Un bébé prématuré Un bébé prématuré (archives)

Les femmes nées prématurément ont plus de risque de donner naissance à un enfant prématuré, selon une étude publiée par des chercheurs du CHU Sainte-Justine et de l'Université de Montréal.

Les chercheurs ont constaté que 13 % des femmes nées avant 37 semaines de gestation ont donné naissance à au moins un enfant prématuré, alors que cette proportion, pour les femmes nées à terme, s'élève à 9,5 %.

Le taux d'accouchement prématuré atteint 14 % pour les femmes nées avant 32 semaines.

« La différence n'est pas alarmante, considérant que globalement, la grande majorité des femmes nées prématurément ont accouché à terme. Mais elle est suffisamment importante pour considérer la naissance prématurée un facteur de risque dont on pourrait tenir compte dans le suivi de grossesse », affirme la docteure qui a dirigé l'étude, Anne Monique Nuyt.

« Le simple fait d'être née avant terme augmente le risque d'accoucher prématurément », affirme l'une des chercheuse, Ariane Boivin

Les chercheurs connaissaient déjà les effets du faible poids à la naissance des mères sur leur progéniture. Les mères affichant un faible poids à la naissance risquent davantage de donner naissance à des bébés prématurés. L'étude publiée dans la revue scientifique Obstetrics & Gynecology met en lumière les effets de la prématurité des mères nées avec un poids normal.

Mme Boivin précise que l'étude a isolé le facteur « née avant terme » au cours d'une recherche qui s'est échelonnée sur 19 ans (1976-1995). L'étude a analysé une cohorte de 7405 femmes nées prématurément au cours de cette période.
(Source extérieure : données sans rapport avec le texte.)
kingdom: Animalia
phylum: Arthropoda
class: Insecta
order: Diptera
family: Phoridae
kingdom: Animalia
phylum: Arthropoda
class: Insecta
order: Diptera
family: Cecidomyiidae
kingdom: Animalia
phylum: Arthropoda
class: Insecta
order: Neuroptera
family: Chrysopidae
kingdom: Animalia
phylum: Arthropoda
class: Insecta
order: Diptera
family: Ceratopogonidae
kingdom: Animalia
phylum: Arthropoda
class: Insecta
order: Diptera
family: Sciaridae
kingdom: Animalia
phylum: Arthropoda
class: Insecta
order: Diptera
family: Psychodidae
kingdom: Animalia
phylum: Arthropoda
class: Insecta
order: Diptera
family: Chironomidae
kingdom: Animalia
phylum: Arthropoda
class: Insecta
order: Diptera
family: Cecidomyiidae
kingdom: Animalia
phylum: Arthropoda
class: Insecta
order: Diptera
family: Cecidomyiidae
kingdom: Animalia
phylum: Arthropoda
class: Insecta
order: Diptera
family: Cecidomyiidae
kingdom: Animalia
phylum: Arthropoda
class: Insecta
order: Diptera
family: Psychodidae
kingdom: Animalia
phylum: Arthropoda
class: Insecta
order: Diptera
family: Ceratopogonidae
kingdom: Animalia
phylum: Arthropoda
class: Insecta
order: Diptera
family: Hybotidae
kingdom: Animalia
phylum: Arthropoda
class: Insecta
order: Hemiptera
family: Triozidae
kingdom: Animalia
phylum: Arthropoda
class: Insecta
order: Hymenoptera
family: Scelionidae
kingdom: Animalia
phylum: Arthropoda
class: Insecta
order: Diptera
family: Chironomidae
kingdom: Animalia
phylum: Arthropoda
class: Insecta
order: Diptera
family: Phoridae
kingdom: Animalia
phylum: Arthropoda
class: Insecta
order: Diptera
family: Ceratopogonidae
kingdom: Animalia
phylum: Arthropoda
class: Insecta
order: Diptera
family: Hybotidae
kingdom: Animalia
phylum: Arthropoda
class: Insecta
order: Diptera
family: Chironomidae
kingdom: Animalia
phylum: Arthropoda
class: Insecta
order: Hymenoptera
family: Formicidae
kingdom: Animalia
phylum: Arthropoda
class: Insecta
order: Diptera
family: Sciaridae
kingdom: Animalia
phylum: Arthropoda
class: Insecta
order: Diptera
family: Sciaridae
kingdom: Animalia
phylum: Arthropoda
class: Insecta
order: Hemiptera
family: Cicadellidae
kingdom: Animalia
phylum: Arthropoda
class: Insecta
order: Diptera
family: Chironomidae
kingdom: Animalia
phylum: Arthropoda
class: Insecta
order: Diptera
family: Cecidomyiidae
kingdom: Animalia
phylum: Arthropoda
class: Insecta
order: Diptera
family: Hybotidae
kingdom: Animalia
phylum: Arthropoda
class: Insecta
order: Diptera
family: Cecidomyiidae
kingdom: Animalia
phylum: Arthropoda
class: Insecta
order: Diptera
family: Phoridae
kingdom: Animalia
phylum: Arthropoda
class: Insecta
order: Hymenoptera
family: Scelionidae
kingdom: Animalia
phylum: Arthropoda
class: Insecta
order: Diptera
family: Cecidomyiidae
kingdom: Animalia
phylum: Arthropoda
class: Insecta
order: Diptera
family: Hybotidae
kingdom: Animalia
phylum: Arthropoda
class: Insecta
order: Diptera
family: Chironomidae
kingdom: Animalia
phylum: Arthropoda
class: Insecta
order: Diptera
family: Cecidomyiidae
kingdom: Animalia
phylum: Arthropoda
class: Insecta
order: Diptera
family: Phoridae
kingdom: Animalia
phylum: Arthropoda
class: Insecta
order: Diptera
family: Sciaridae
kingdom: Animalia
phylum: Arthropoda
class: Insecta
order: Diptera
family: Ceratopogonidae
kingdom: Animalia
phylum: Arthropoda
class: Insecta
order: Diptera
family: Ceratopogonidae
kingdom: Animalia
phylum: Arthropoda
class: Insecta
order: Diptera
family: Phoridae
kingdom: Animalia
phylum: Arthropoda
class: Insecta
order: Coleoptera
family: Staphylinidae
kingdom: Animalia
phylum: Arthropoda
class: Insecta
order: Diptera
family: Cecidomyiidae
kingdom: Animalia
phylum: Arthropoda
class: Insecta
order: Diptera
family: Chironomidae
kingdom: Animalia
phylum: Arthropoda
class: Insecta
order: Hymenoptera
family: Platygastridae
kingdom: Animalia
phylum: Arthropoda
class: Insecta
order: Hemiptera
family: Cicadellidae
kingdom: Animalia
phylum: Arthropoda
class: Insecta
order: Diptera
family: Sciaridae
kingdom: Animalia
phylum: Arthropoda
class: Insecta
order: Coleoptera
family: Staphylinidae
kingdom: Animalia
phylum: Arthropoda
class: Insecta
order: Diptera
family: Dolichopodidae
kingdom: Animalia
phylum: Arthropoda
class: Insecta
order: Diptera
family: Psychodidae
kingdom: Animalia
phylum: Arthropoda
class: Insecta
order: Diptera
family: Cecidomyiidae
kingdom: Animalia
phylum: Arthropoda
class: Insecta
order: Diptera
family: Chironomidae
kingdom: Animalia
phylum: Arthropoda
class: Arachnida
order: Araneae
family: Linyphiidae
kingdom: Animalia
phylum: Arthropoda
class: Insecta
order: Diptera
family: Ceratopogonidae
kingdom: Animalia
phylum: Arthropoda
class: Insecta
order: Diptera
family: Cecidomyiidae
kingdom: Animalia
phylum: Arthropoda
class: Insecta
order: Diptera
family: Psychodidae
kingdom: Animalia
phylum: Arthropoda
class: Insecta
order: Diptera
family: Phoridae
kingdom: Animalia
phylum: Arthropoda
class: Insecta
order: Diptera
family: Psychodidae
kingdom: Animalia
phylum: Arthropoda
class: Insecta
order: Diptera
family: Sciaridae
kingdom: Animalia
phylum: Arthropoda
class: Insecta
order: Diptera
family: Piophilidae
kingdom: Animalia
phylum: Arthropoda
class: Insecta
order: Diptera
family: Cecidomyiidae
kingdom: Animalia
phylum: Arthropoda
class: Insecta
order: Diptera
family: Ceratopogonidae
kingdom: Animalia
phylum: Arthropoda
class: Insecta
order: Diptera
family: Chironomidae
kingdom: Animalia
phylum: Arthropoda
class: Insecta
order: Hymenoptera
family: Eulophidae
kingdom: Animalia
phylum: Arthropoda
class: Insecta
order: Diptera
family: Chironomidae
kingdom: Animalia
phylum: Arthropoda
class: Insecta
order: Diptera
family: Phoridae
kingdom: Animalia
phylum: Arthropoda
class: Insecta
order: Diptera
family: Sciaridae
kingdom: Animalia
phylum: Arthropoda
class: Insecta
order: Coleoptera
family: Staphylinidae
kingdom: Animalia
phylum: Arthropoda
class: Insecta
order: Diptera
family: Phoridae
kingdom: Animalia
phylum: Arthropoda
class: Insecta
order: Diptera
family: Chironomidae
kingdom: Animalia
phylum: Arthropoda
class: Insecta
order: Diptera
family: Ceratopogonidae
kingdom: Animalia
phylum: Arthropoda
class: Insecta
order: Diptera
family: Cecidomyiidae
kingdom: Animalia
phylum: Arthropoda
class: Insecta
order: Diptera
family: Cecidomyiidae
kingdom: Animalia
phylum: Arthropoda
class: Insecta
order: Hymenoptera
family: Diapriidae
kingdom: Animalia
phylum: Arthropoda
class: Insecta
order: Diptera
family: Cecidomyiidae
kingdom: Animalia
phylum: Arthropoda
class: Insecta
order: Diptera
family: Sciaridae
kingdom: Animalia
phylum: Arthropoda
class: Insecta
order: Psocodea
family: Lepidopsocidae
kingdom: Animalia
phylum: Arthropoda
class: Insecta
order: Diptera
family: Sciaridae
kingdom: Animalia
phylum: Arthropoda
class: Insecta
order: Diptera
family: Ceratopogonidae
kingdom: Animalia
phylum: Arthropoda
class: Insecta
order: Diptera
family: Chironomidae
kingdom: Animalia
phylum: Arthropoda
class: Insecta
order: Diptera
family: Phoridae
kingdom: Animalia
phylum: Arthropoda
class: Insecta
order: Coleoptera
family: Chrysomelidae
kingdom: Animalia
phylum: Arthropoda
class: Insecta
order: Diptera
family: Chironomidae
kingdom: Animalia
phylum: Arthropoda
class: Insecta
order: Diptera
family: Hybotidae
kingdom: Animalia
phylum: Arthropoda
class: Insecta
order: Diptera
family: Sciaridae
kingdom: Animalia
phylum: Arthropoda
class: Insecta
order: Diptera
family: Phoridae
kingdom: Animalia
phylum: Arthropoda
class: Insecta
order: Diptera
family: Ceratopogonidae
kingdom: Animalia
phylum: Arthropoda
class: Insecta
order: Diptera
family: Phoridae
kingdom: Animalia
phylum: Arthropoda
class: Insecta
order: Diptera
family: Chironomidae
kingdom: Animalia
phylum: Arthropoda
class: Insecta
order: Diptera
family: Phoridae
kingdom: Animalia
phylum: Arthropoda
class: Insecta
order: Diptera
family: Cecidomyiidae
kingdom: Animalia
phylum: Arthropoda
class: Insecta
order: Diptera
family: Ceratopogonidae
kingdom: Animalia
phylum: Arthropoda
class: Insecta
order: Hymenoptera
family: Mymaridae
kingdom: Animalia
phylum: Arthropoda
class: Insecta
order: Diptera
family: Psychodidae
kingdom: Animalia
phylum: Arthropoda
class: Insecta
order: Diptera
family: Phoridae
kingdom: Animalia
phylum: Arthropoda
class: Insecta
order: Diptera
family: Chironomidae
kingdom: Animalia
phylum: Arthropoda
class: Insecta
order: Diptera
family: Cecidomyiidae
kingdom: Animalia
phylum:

Elle explique que pour y voir plus clair, l'équipe de recherche a isolé le facteur « née avant terme » du facteur « poids à la naissance compte tenu de l'âge gestationnel ». Pour ce faire, elle a analysé les données d'une cohorte québécoise de 7405 femmes nées prématurément sur une période de 19 ans, soit de 1976 à 1995, et les a comparées à celles de femmes nées à terme.

« Le fait d'avoir établi avec certitude un lien entre naissance prématurée et accouchement prématuré nous incite à poursuivre nos travaux pour mieux comprendre les mécanismes biologiques ou génétiques sous-jacents, afin de développer des traitements qui pourraient un jour empêcher le travail préterme de survenir », conclut Mme Nuyt.